- Molybdenum
- Specialty: Endocrinology

= Molybdenum deficiency =

Molybdenum deficiency refers to the clinical consequences of inadequate intake of molybdenum in the diet.

Because the amount of molybdenum required is very small, and the element is plentiful, molybdenum deficiency has never been observed in healthy people. However, it has been seen once, in 1981, in an exceptional case of a patient receiving long-term parenteral nutrition that lacked molybdenum. This should not be confused with the molybdenum cofactor deficiency, which is a genetic inability to metabolize molybdenum and is universally fatal within the first days of the infant's life.

==Signs and symptoms==
Descriptions of human molybdenum deficiency are few. A patient receiving prolonged parenteral nutrition acquired a syndrome described as ‘acquired molybdenum deficiency.’ This syndrome, exacerbated by methionine administration, was characterized by high blood methionine, low blood uric acid, and low urinary uric acid and sulfate concentrations.
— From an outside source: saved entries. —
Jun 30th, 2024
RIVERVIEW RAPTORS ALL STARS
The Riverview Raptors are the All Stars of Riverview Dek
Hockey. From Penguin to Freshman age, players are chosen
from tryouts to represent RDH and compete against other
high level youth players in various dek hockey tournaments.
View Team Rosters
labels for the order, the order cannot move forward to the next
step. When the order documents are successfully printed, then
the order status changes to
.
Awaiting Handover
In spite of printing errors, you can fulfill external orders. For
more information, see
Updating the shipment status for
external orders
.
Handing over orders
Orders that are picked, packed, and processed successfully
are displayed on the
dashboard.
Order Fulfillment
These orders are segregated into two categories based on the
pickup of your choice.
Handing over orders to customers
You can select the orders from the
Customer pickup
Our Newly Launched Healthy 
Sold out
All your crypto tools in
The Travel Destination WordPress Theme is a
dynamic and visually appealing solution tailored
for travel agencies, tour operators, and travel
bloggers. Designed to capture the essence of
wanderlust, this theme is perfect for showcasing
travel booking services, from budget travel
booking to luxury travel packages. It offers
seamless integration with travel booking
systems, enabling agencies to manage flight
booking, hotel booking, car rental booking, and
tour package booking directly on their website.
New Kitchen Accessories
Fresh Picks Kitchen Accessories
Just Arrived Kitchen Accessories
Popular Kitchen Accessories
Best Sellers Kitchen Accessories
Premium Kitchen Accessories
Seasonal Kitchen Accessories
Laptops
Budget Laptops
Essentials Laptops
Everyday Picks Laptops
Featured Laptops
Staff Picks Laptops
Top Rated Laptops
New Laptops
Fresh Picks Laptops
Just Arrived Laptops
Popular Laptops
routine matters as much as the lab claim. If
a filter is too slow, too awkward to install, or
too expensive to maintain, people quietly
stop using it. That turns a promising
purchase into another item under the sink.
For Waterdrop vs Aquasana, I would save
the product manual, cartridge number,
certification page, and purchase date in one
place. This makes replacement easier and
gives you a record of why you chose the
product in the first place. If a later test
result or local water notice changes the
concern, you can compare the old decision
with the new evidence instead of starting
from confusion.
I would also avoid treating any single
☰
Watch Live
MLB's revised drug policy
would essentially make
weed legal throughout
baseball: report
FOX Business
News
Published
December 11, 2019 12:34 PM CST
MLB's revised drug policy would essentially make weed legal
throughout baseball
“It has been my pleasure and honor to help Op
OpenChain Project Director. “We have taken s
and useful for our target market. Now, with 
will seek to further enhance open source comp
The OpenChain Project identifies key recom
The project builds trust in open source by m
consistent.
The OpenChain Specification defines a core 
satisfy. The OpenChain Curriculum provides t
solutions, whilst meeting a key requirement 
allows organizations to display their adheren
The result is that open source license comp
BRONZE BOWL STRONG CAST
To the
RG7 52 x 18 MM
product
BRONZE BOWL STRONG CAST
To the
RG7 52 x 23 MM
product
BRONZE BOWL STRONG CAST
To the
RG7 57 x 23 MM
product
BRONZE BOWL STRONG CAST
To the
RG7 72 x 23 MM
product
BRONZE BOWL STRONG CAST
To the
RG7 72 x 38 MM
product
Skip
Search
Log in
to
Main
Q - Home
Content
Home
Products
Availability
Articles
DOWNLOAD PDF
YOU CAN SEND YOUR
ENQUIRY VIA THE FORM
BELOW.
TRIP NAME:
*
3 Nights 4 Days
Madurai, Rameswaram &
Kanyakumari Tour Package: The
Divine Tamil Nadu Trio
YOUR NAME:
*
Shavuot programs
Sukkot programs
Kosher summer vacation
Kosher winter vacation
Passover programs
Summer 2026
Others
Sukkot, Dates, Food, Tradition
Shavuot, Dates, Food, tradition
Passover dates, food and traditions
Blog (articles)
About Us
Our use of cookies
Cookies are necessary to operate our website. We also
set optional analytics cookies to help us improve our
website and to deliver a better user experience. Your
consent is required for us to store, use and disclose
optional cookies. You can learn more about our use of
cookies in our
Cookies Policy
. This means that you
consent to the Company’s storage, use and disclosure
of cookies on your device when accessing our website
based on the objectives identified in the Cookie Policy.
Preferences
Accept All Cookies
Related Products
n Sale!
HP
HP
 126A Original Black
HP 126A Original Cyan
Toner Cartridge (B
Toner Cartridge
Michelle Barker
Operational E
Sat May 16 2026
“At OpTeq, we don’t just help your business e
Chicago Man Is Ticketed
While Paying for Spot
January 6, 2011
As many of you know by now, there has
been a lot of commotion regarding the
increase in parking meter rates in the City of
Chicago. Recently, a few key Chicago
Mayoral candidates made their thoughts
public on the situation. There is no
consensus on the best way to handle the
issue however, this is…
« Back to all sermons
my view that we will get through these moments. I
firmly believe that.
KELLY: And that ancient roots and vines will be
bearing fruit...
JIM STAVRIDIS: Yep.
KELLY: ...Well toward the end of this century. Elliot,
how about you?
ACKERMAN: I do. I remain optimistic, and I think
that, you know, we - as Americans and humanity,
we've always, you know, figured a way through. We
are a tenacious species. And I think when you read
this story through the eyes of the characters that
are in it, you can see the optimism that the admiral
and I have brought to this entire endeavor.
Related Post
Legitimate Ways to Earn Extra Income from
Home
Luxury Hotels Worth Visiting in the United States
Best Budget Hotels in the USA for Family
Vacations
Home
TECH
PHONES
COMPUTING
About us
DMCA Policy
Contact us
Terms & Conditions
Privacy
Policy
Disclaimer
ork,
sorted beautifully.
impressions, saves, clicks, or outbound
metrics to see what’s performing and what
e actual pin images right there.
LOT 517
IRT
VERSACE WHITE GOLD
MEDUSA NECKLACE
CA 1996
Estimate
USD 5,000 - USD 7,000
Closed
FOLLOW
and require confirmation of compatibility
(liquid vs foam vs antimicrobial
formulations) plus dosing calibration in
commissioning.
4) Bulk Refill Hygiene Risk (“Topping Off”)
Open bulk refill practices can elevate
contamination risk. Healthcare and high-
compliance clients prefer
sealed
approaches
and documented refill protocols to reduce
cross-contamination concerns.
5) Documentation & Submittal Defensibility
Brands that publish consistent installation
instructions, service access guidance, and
The patient suffered mental disturbances that progressed to a coma. Pathological changes occurring in individuals with a genetic disease that results in a sulfite oxidase (a molybdoenzyme) deficiency include increased plasma and urine sulfite, sulfate, thiosulfate, S-sulfocysteine and taurine; seizures and brain atrophy/lesions; dislocated lenses; and death at an early age.

A molydenum deficiency can cause in some humans neural degradation resulting in some symptoms similar to ALS.

==Treatment==
300 mcg ammonium molybdate per day can bring about recovery of acquired molybdenum deficiency.